PROBLEM TO SOLVE - Count the lines below that contain the string "Trajectoire", treating uppercase and lowercase as different, and reply with the number alone.

SOURCE MATERIAL -

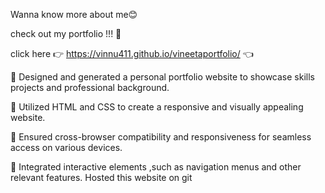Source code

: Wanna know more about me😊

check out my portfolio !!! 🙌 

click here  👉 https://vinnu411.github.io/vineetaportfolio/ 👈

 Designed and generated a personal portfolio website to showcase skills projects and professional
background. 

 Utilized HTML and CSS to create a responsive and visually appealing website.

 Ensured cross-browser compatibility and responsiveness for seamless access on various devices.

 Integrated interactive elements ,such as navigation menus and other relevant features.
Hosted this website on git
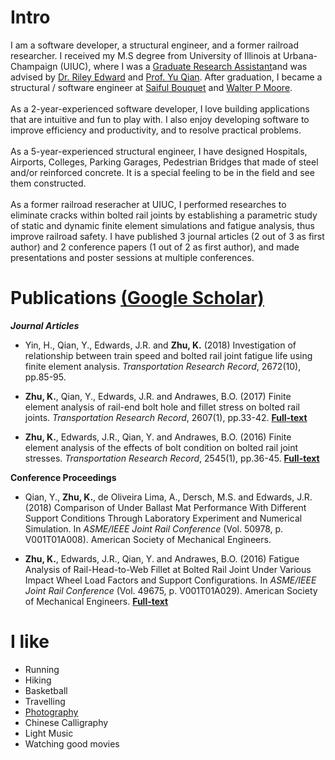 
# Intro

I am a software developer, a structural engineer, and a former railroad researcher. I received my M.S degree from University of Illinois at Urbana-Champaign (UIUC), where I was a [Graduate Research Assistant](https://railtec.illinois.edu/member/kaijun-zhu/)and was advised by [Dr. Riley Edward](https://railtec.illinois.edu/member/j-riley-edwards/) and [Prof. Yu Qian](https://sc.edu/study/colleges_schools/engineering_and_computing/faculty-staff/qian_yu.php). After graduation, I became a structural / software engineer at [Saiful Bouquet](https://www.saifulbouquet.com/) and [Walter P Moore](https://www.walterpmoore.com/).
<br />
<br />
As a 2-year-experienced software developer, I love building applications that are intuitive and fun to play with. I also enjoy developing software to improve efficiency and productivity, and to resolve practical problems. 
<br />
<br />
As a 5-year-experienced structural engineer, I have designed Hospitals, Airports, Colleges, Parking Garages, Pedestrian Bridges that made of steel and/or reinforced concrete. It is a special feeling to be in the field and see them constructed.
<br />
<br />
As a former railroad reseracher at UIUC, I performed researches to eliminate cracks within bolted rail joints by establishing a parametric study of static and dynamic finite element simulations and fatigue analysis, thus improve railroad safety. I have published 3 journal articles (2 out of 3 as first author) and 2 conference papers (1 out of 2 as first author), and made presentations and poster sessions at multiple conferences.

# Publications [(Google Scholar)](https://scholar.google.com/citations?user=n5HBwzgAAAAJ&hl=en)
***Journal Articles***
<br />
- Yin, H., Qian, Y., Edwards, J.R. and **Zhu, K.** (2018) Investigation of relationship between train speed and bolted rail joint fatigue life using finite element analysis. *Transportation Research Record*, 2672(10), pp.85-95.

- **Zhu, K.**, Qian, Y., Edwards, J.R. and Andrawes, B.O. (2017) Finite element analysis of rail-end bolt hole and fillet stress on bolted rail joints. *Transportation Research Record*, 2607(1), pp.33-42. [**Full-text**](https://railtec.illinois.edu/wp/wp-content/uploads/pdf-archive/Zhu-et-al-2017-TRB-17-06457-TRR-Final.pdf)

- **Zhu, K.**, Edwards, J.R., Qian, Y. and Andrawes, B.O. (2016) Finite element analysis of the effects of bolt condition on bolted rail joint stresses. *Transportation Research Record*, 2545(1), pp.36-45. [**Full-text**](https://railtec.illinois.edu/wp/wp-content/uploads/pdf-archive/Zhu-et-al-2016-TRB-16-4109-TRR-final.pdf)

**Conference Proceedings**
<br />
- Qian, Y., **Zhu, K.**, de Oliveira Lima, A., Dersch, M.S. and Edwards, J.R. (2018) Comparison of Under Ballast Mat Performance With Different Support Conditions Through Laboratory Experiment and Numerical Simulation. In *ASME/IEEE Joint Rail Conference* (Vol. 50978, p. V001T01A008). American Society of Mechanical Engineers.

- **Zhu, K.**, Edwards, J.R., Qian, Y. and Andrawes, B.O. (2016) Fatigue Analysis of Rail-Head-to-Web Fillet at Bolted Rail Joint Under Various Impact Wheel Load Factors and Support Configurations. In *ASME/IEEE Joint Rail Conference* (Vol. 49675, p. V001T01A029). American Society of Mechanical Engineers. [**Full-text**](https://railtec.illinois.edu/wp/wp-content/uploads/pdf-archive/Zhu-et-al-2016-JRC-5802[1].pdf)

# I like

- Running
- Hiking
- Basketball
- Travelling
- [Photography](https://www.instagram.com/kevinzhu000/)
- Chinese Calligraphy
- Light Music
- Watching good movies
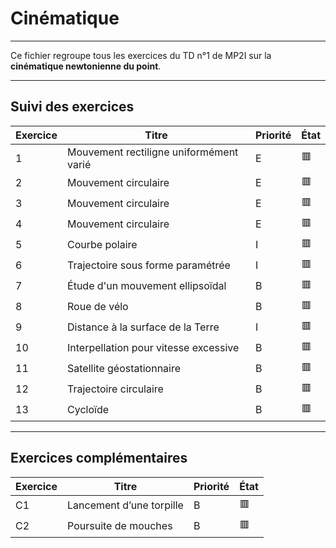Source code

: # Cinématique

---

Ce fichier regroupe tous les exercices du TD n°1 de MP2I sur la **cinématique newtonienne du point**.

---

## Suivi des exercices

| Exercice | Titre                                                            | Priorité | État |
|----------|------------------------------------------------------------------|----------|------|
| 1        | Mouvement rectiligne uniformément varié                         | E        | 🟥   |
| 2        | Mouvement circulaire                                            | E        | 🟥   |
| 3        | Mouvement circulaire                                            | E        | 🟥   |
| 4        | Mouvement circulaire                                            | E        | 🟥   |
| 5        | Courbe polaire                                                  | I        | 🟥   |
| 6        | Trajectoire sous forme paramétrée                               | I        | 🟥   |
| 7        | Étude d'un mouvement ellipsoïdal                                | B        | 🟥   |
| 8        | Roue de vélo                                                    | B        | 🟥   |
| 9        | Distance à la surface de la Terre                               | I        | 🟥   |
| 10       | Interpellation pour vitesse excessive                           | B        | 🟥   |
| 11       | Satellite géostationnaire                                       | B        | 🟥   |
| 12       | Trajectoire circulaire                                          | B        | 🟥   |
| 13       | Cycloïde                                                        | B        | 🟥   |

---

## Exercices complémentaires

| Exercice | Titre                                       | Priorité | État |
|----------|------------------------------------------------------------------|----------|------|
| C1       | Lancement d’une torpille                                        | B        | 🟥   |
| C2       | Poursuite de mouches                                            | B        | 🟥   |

RESPONSE TO THE TASK - 2